# Denver bike "culture"?



## ispoke (Feb 28, 2005)

Hi folks. Some time ago I threatened to move my family to Denver and this winter it has become reality. Coming from LA, we were accustomed to following local cycling scenes such as the bike coalition, midnight ridazz (downtown fun rides after dark), and similar groups which promoted the local scene and community (as opposed to roadie/club/century type stuff). Especially with two small kids in the trailer, we're looking for fun bike things to do in and around metro Denver.

Any suggestions on groups, websites and blogs to follow to get in the loop? Looking forward to seeing some of you soon...


----------



## Sgt_Lobo (Feb 15, 2012)

*I think you'll like it here!*

I think I might be able to help. Denver has an increadible bike "culture". I don't have info on specific events, but these links should help you get started:

First, sign up for this newsletter to find out about local events: BikeDenver.org » Be the first to know. Sign up for the BikeDenver E-newsletter!

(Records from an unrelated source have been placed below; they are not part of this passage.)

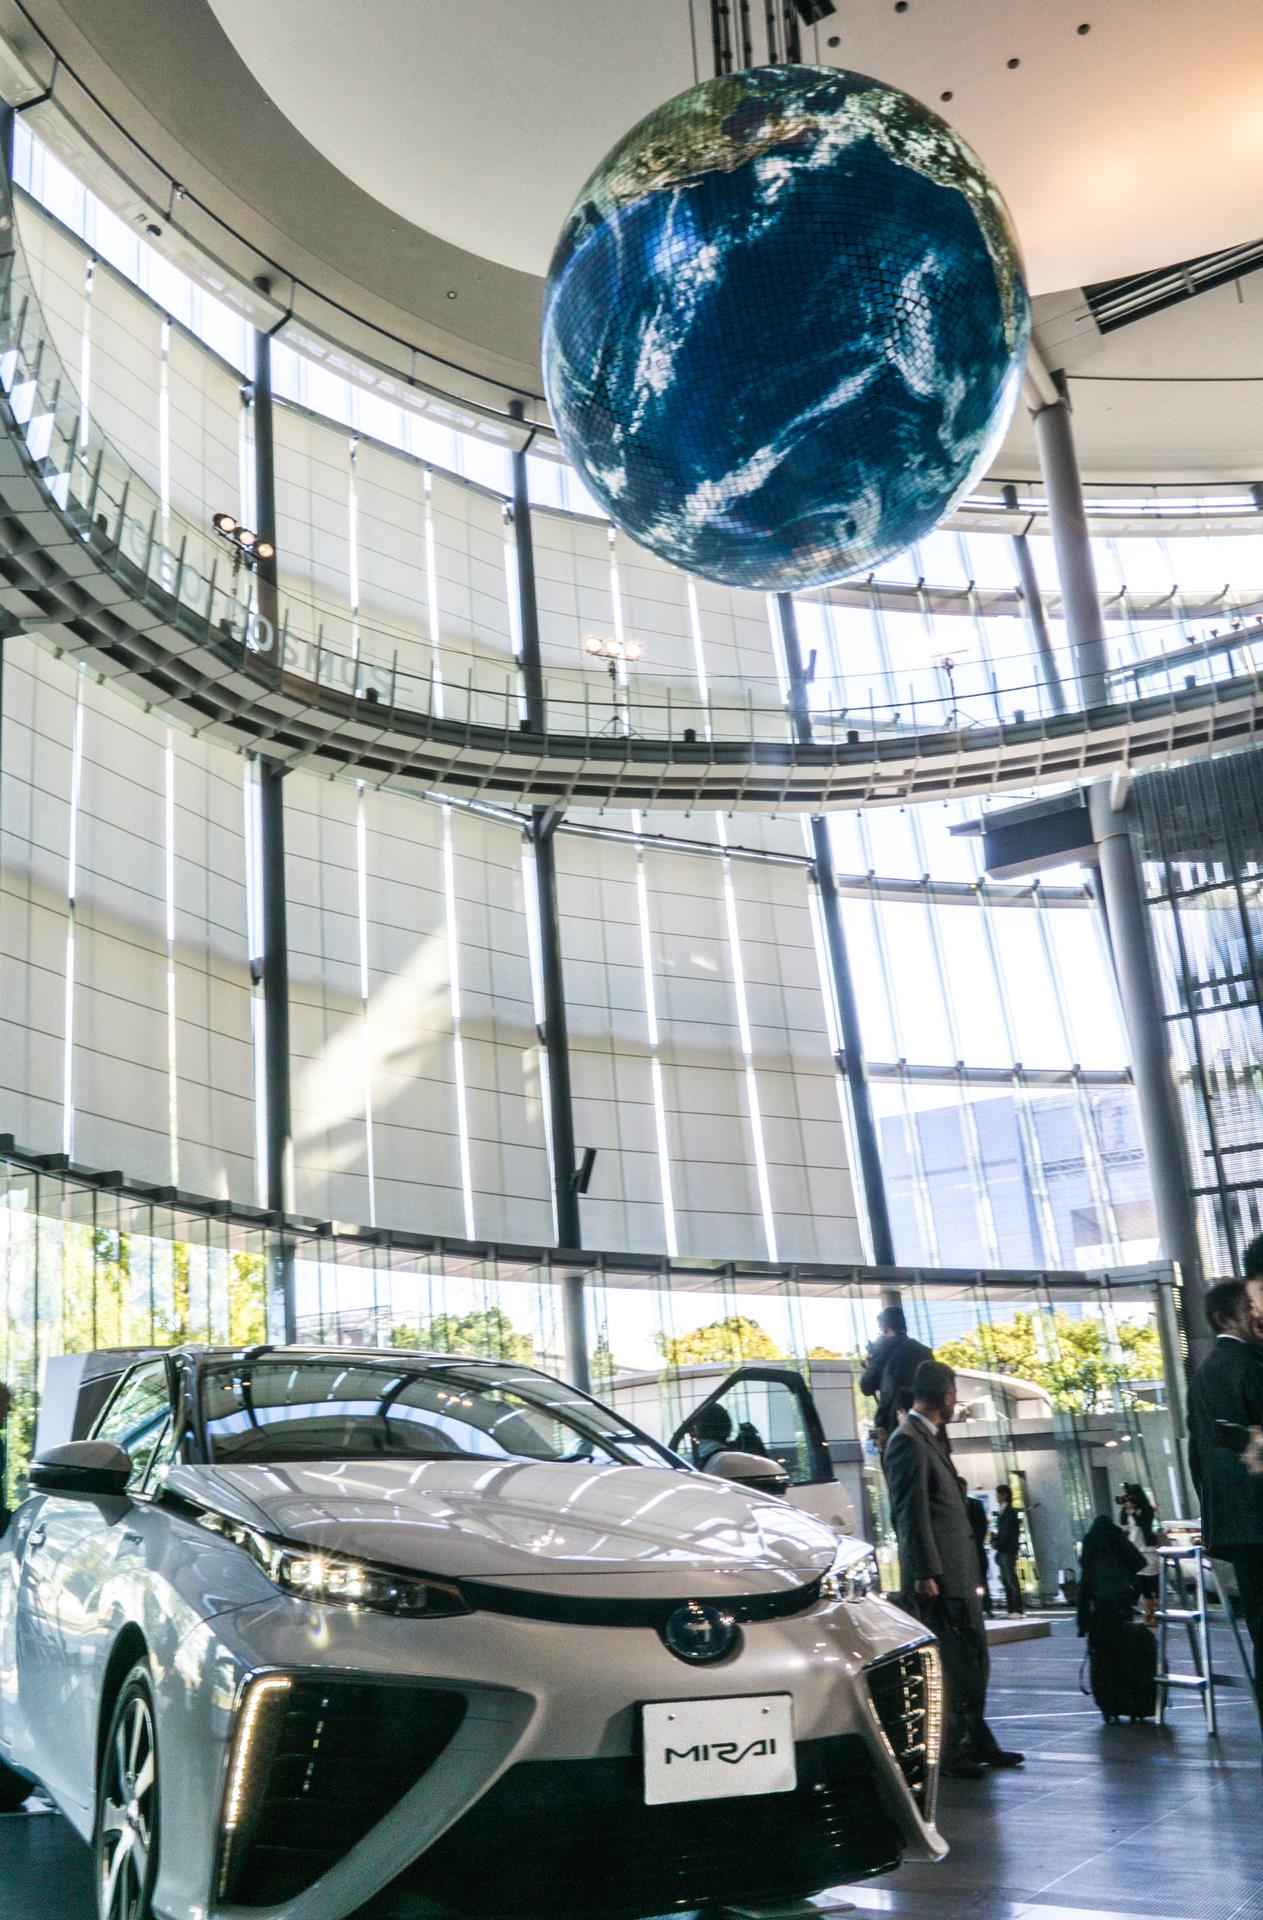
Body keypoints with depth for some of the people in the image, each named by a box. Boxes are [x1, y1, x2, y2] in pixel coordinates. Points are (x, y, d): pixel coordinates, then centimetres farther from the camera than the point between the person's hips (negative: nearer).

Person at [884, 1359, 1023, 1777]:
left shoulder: (932, 1438, 18)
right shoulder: (908, 1441, -13)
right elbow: (911, 1512, -17)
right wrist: (925, 1572, -19)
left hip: (959, 1572, 10)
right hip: (938, 1575, -10)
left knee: (973, 1659, 15)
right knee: (950, 1664, -4)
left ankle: (977, 1743, 25)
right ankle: (945, 1752, 3)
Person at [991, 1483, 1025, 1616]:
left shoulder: (1010, 1511, -9)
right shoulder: (1001, 1511, 16)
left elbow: (1007, 1532, -15)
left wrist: (997, 1544, -9)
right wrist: (994, 1540, 1)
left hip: (1008, 1550, -9)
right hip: (1002, 1551, 9)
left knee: (1012, 1580, -8)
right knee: (1005, 1580, 8)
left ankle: (1018, 1609, -7)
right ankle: (1010, 1608, 10)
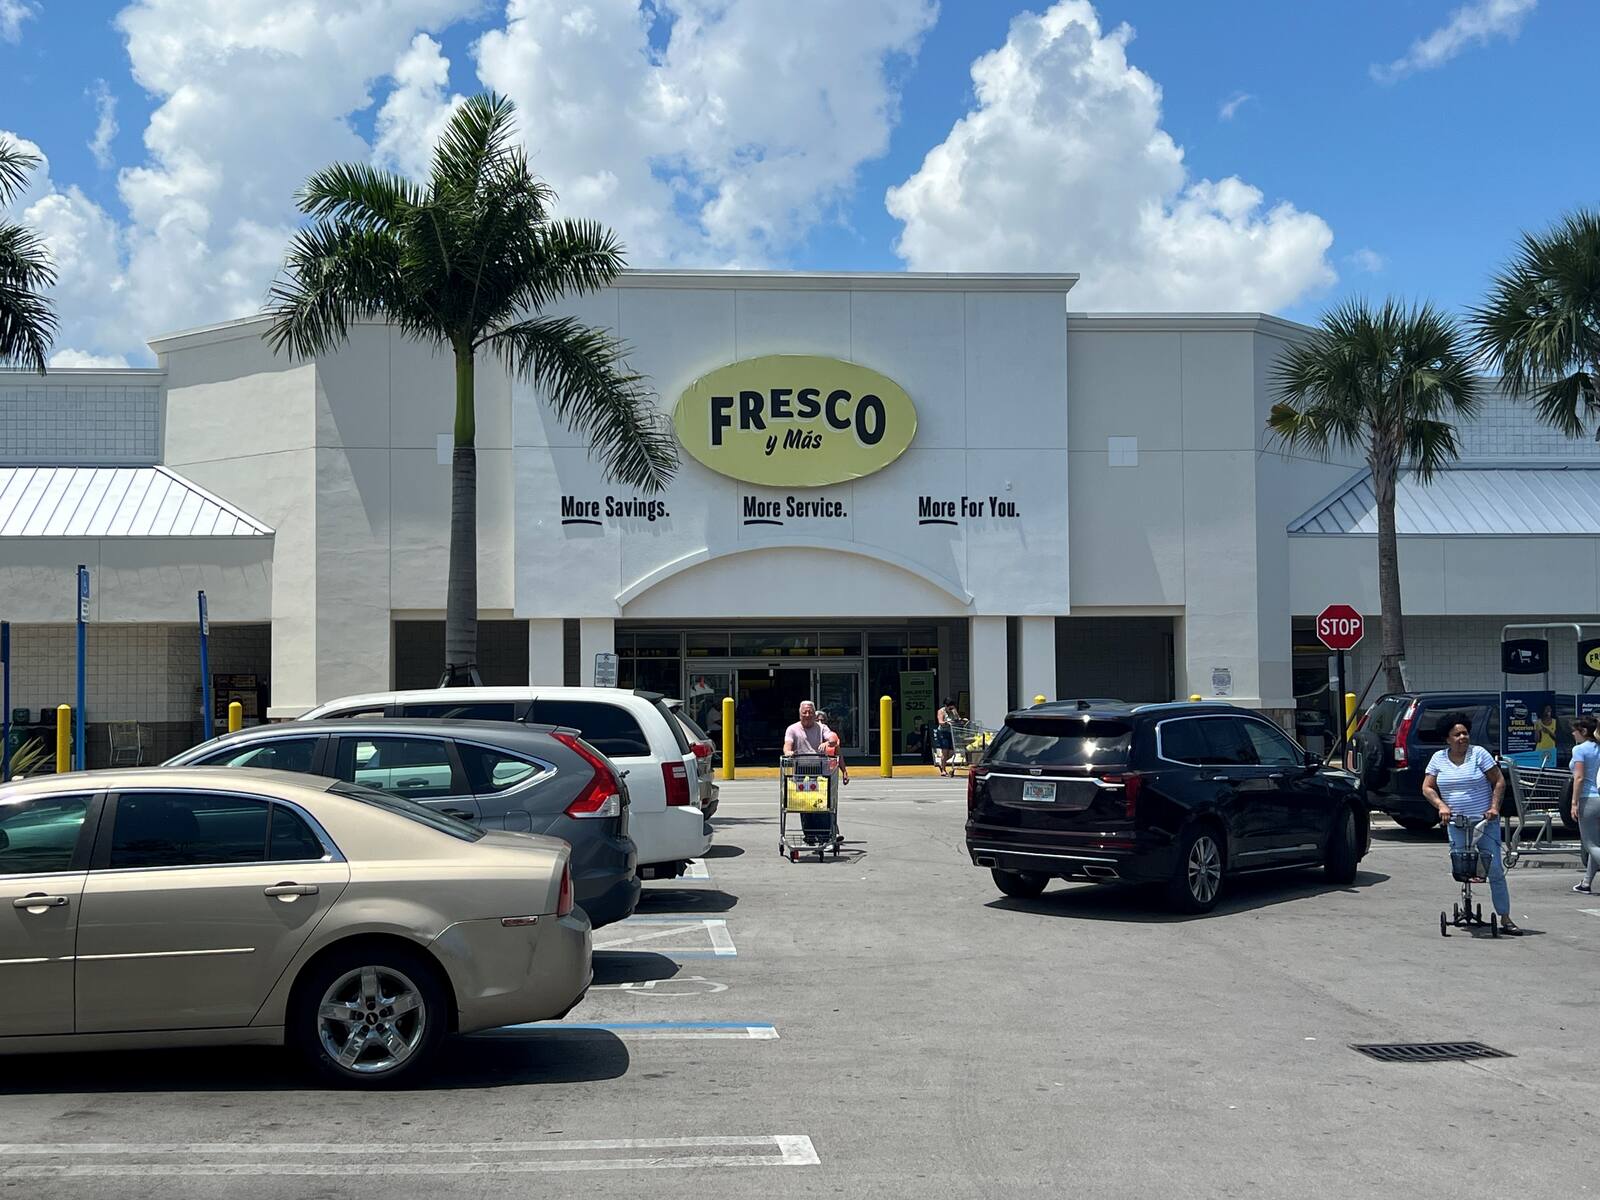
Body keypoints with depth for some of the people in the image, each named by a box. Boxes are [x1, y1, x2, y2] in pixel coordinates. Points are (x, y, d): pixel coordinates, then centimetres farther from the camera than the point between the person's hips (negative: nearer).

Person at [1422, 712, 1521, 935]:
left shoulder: (1479, 753, -3)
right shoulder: (1439, 758, 5)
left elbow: (1499, 781, -1)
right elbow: (1427, 788, 5)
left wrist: (1494, 807, -11)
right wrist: (1441, 806, -10)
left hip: (1485, 822, -2)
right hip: (1456, 824, 2)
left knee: (1495, 870, -6)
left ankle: (1505, 919, -4)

Next, check out this map of all the awesome bicycle/multi-use trails that are available:
Bike Maps

Finally, find a local lbs that offers no-drop rides and go have some fun and meet like-minded peaple...

Have fun! :thumbsup:


----------



## Samadhi (Nov 1, 2011)

ispoke said:


> Hi folks. Some time ago I threatened to move my family to Denver and this winter it has become reality. Coming from LA, we were accustomed to following local cycling scenes such as the bike coalition, midnight ridazz (downtown fun rides after dark), and similar groups which promoted the local scene and community (as opposed to roadie/club/century type stuff). Especially with two small kids in the trailer, we're looking for fun bike things to do in and around metro Denver.
> 
> Any suggestions on groups, websites and blogs to follow to get in the loop? Looking forward to seeing some of you soon...


Sgt_Lobo is right - lots of bike "culture" around here.

One event you might like is the Moonlight Classic: InnovAge Moonlight Classic presented by Kaiser Permanente

The bike trail system in the metro area is very good. Along with a network of bike lanes, you can get just about anywhere in the metro area.

The South Platte / Mary Carter trail is very nice, especially this time of year - in high summer the river can get a little stinky. There's also Cherry Creek and Chatfield reserviors - both parks have a good trail system.

Some people like to ride the larger parks around town. Sloans Lake and Washington Park are two such parks. I don't care for riding those parks - too many pedestrians to avoid. Your mileage may differ, of course, what with two youngsters in-tow. City Park has the added bonus of both the Denver Zoo and the Science and Nature Museums.

The map that Sgt_Lobo offered is good but can be a bit slow-loading. The same map can be bought at any lbs. It's a must-have item in my book.

Good luck and have fun


----------



## PDex (Mar 23, 2004)

303cycling.com


----------



## Guest (Apr 10, 2012)

If you're looking for more of a fun atmosphere sans the kids, there are some cruiser nights that are themed - tons of fun!


----------



## morryjg (Jan 6, 2008)

Denver Cruiser Ride

Lots of people out having fun in downtown!


----------



## Bocephus Jones II (Oct 7, 2004)

morryjg said:


> Denver Cruiser Ride
> 
> Lots of people out having fun in downtown!


Be aware this is more of a bar crawl than a bike ride. The "founder" of the ride gets kickbacks from the bars he directs people to. If you want a real cruiser ride try the Highlands one or the Boulder Cruiser ride.


----------



## FrontRanger (May 19, 2004)

Bocephus Jones II said:


> Be aware this is more of a bar crawl than a bike ride. The "founder" of the ride gets kickbacks from the bars he directs people to. If you want a real cruiser ride try the Highlands one or the Boulder Cruiser ride.


Seriously? I knew it was a money making enterprise but I couldn't understand how it was making money. That makes sense. I remember when 50 people was normal for this ride.


----------



## Bocephus Jones II (Oct 7, 2004)

FrontRanger said:


> Seriously? I knew it was a money making enterprise but I couldn't understand how it was making money. That makes sense. I remember when 50 people was normal for this ride.


Yup...I think they also sell costumes and accessories that match the theme. They also tend to steal Boulder's themes. 

Boulder Cruiser Ride


----------



## flinkazoid (Apr 24, 2012)

FrontRanger said:


> Seriously? I knew it was a money making enterprise but I couldn't understand how it was making money. That makes sense. I remember when 50 people was normal for this ride.


Stay AWAY from the Denver Cruisers. My friends and I have had some bad experiences with them. A group of pretentious punks.


----------



## FrontRanger (May 19, 2004)

flinkazoid said:


> Stay AWAY from the Denver Cruisers. My friends and I have had some bad experiences with them. A group of pretentious punks.


Been out a number of times and sure it is crazy but if you just do your own thing.......

Care to share some of those experiences? Just curious.


----------



## flinkazoid (Apr 24, 2012)

FrontRanger said:


> Been out a number of times and sure it is crazy but if you just do your own thing.......
> 
> Care to share some of those experiences? Just curious.


The point of being a part of a group it to feel like a part of the group. The cruisers not only function as a clique (but in their mid-30's, not high school), but seem to be pretty dysfunction-ally alcoholic too. You can do just as much damage riding your bike black-out drunk as you can driving your car.


----------